Quick march through musical history
Going for Baroque

 
Johann Sebastian Bach's Brandenburg Concerto No.5 in D (BWV 1050)
Most of Bach's compositions were for choir or organ (he wrote for his church choir one cantata a week for an incredible number of years!).
The six Brandenburg Concerti are among his relatively few works for an orchestra ensemble. The fifth is one of the most popular. You hear in it a lot of what people expect in baroque music--a great deal of energy, intricate interweavings of melodies, but not a lot of variety in volume (a narrow dynamic range). This is in part a matter of taste and in part a matter of the capabilities of such important baroque instruments as the harpsichord: volume was increased by increasing the number of notes played simultaneously, not by varying the force with which a single note was played.
The concerto has three movements (middle movements of concerti are usually slower or sadder or more pensive) with short pauses between each

Classical period

Wolfgang Amadeus Mozart, Serenade in G ("Eine kleine Nachtmusik") K.525
The work Mozart himself called "A Little Night Music" is probably his most popular orchestral work
You hear in it the purity, beauty, and balance of tone for which he is so worshipped and the sweetness and happiness he sought to make central to all his music
The serenade has four movements. I don't know if you'll be able to detect from the pauses the switch from one movement to the next, but the third movement is often played independently--when, say, moviemakers need a minuet playing while be-wigged figures dance

Mozart, Overture to La Clemenza di Tito, K.621
I've always liked this overture, written just a couple of months before Mozart's death
By the way--my CD's liner notes say that the orchestral overture to operas was devised as a way to silence the audience.
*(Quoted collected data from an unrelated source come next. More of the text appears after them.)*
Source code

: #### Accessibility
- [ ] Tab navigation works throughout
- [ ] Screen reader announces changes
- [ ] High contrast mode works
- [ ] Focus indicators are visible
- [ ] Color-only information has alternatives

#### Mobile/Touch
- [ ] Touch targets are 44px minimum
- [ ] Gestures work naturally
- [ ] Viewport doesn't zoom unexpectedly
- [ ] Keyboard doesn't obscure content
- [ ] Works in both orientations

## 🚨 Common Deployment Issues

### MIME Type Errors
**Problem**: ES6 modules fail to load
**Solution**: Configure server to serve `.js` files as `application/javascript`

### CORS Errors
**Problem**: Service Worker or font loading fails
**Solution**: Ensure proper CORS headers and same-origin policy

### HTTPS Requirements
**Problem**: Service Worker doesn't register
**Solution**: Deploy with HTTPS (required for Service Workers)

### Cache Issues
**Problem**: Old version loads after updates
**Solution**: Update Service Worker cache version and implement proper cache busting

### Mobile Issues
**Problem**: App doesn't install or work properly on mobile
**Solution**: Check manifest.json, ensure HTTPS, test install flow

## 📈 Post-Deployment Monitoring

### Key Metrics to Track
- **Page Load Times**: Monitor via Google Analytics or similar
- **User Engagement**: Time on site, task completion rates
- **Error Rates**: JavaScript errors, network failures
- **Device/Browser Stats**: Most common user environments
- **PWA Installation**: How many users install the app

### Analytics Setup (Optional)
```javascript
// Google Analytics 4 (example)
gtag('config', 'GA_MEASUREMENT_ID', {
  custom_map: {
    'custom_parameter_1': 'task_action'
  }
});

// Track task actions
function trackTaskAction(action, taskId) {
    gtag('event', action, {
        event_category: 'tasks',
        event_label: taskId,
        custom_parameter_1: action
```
Singers were complaining that chatter was drowning out their first lines!

 
Early Romantic

Ludwig van Beethoven, Overture to Goethe's "Egmont", op. 84
Not an overture to an opera but to a play for which Beethoven wrote the incidental music
The "Egmont Overture" is one of Beethoven's two most popular overtures. The other ("Leonore 3") is in the all-Beethoven set.
Beethoven gets short shrift here, but maybe even this short work will show just what a radical departure from Mozart he made. Beethoven created the Romantic period in music.
That single dramatic chord starting the overture, by the way, is something people point to as "typical Beethoven", "a Beethoven hallmark", etc.

Johannes Brahms, Academic Festival Overture, op. 80
The University of Breslau gave Brahms an honorary doctorate in 1879, and this was his thank you. (They'd hoped for a major symphony, of course.) This is a collection of German student songs (including "Gaudeamus Igitur") and is somewhat lighter weight than most of Brahms' works. It's also probably his best-known work.
Brahms' "Tragic Overture" would have been more representative here, but I don't have a good recording of it.

Richard Wagner, Overture to Rienzi
This is not one of Wagner's famous overtures or operas, but it is one of the loveliest. (It also shows how a great composer can get away with an opening that sounds for all the world as if he's tuning the orchestra.)
Wagner's operas are often jokingly spoken of as symphonies. They have relatively few of the set vocal pieces (arias) that people associate with operas. In most operas, there's just enough sung dialogue to advance the plot from one aria to the next. Wagner's operas are mostly sung dialogue, with a much richer orchestral part than other opera composers produced.

 
Impressionism

Claude Debussy, Prelude a l'apres-midi d'un faune
Debussy's own description of the work: "The music of this prelude is a very free rendering of Stephane Mallarmé's beautiful poem. It does not purport to contain everything that is in the poem. It is rather a succession of settings through which the faun's desires and dreams move in the course of that hot afternoon. Then, weary of pursuing the fearful nymphs and naiads, he abandons himself to the sunlight's intoxication, filled with dreams finally realized, of total possession in al all-embracing nature."
Debussy sought to free the music from the mechanisms. His instructions for his suite "Pour le piano" call for "freeing the music from the keyboard", trying to make the listener forget the source. His music generally lacks the explicit structure of earlier compositions--it's usually very easy to listen to but hard to orient oneself in--but is full of interesting textures and colors.
All the same--he himself despised and reject the label "impressionist".

And back again:
I've nothing appropriate from the modern period that will fit here, so, making a virtue of necessity and all that, back for one last look to

Mozart, Overture to the Abduction from the Seraglio, K.384
This may be his most popular overture (and raciest opera!)